3. Las efemérides en Venezuela se pueden dividir en dos prácticas patológicas: las que exaltan el fervor religioso, y las que exaltan el fervor heroico. Sin dejar de lado, claro está, las celebraciones del calendario litúrgico del consumo capitalista que impone el monstruo amable, como el día de los abrazos, el día de las enfermedades mentales, el día de la mujer y el mes del orgullo gay. Hay un cronograma para saber qué rememorar mediante el gasto de nuestra experiencia a compartir nuestra identidad respaldada por la esquizofrenia del mercado, que no distingue reivindicaciones ni luchas, en realidad no le importa, las celebraciones pueden prescindir del factor humano, basta con sentir que además de nuestro cumpleaños hay un día especial para cualquier cosa que dependiendo de nuestro humor e ignorancia celebremos sin miramientos. El triunfo del capitalismo está en que sin importar lo que decidamos nunca nos desviaremos de sentirnos bien, nunca lo que consumamos nos hará sentir como potenciales estúpidos; y esa es la clave de la libertad: el gasto desmedido de uno mismo.
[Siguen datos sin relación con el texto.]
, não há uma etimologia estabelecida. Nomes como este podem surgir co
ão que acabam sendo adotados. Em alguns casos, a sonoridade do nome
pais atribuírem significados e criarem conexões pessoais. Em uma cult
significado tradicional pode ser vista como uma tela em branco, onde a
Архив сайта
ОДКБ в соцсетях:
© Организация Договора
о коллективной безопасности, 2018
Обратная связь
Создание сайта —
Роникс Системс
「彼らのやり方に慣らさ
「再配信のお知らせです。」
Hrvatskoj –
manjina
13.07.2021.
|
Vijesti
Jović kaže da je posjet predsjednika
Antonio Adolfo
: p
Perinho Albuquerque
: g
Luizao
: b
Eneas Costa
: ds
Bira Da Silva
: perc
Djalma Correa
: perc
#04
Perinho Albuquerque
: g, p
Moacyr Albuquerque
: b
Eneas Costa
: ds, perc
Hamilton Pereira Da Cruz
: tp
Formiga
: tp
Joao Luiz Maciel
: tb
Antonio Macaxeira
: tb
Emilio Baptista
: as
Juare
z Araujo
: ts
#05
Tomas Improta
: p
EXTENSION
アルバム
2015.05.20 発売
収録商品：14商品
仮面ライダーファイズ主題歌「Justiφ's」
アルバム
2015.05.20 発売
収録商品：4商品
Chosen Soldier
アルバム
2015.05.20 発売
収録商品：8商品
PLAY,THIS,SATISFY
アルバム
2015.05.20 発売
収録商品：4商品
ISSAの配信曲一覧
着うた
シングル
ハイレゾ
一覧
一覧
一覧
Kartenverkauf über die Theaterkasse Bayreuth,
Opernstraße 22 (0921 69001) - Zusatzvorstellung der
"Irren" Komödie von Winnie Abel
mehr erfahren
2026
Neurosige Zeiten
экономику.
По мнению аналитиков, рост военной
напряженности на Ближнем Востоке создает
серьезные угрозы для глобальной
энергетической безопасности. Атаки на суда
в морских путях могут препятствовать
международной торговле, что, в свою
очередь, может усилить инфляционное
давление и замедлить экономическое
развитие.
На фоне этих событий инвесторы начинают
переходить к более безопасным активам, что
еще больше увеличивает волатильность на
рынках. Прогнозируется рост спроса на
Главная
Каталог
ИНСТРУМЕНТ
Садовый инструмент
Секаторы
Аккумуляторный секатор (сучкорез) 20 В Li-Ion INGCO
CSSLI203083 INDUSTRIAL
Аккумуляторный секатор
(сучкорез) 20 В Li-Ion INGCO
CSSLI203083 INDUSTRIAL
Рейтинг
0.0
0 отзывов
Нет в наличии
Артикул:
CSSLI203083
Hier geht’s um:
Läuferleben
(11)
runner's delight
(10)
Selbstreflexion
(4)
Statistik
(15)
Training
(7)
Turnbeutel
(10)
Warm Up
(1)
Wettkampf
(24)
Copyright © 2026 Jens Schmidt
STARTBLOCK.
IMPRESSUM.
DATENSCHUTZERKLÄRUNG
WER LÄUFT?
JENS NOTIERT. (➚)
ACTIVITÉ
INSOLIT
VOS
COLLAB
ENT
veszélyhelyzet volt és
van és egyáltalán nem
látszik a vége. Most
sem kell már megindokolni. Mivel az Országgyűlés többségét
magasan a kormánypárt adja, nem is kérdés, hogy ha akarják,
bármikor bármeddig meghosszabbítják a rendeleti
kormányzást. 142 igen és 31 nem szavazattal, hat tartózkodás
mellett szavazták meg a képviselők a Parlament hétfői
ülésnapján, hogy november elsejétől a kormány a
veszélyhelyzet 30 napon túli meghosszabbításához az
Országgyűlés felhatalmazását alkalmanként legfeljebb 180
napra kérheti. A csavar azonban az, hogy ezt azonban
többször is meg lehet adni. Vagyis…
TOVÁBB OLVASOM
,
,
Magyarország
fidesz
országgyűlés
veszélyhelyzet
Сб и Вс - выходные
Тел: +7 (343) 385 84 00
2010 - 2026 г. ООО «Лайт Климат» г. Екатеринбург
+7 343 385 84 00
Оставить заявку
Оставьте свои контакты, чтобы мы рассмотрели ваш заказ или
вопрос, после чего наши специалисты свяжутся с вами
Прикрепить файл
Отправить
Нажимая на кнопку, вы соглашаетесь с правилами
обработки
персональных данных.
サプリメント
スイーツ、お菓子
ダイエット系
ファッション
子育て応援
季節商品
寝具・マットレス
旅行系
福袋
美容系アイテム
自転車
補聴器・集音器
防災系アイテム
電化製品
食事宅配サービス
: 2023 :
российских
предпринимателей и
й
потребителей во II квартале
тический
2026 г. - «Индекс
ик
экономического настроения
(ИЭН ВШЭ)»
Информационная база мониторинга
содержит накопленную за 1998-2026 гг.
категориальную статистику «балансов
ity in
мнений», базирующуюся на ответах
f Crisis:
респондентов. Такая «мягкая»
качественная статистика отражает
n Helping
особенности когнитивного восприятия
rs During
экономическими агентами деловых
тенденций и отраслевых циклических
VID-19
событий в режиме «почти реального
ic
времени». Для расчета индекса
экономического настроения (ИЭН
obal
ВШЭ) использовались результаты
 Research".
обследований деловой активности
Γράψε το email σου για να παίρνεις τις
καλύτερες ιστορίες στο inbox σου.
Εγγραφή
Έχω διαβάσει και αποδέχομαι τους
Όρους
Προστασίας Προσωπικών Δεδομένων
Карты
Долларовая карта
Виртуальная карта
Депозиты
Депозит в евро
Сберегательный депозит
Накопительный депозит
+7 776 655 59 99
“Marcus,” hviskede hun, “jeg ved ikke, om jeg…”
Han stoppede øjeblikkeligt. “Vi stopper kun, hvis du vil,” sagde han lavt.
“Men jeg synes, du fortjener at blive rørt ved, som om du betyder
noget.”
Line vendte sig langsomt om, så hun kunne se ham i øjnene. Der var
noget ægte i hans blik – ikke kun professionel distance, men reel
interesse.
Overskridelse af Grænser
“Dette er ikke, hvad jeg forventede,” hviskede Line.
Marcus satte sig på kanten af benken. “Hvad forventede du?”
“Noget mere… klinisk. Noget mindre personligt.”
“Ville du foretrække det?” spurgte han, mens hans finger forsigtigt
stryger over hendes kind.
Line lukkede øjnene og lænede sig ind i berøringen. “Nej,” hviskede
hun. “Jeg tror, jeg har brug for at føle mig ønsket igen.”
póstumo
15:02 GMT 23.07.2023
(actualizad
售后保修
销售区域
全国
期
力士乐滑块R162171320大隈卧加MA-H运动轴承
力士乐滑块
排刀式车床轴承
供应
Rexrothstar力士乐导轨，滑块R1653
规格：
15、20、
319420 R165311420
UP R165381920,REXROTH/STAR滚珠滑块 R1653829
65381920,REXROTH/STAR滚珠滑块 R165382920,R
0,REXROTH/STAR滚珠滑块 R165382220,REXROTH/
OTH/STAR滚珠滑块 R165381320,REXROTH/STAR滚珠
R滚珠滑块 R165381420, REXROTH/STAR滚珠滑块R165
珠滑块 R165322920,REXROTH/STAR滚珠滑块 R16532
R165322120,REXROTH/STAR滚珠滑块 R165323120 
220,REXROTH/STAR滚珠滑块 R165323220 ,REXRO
4. Ya muchos nos habíamos hecho una idea de lo insoportable que es el chavismo con el tema de las celebraciones, como buenos aprendices de los programas cristianos y neoliberales, aplican una agenda a la bolivariana para todo, Bolívar es una especie de Ditto ideológico que penetra nuestras vidas como un cáncer de heroísmo que al tenerlo tan presente no es posible sentirse un ser capacitado de superar la artritis histórica, con facilidad se hace de la memoria una caricatura siniestra que refleja lo peor de nosotros. Se ha hablado demasiado del tema, hay expertos que se han dedicado a estudiar el fenómeno del culto como caso clínico, sexual, político, cultural y mercadotécnico que sienta las bases de nuestra idiosincrasia, no obstante discutirlo no implica que tengamos la voluntad de superarlo. Es una maniobra de exorcismo imposible de llevar a cabo.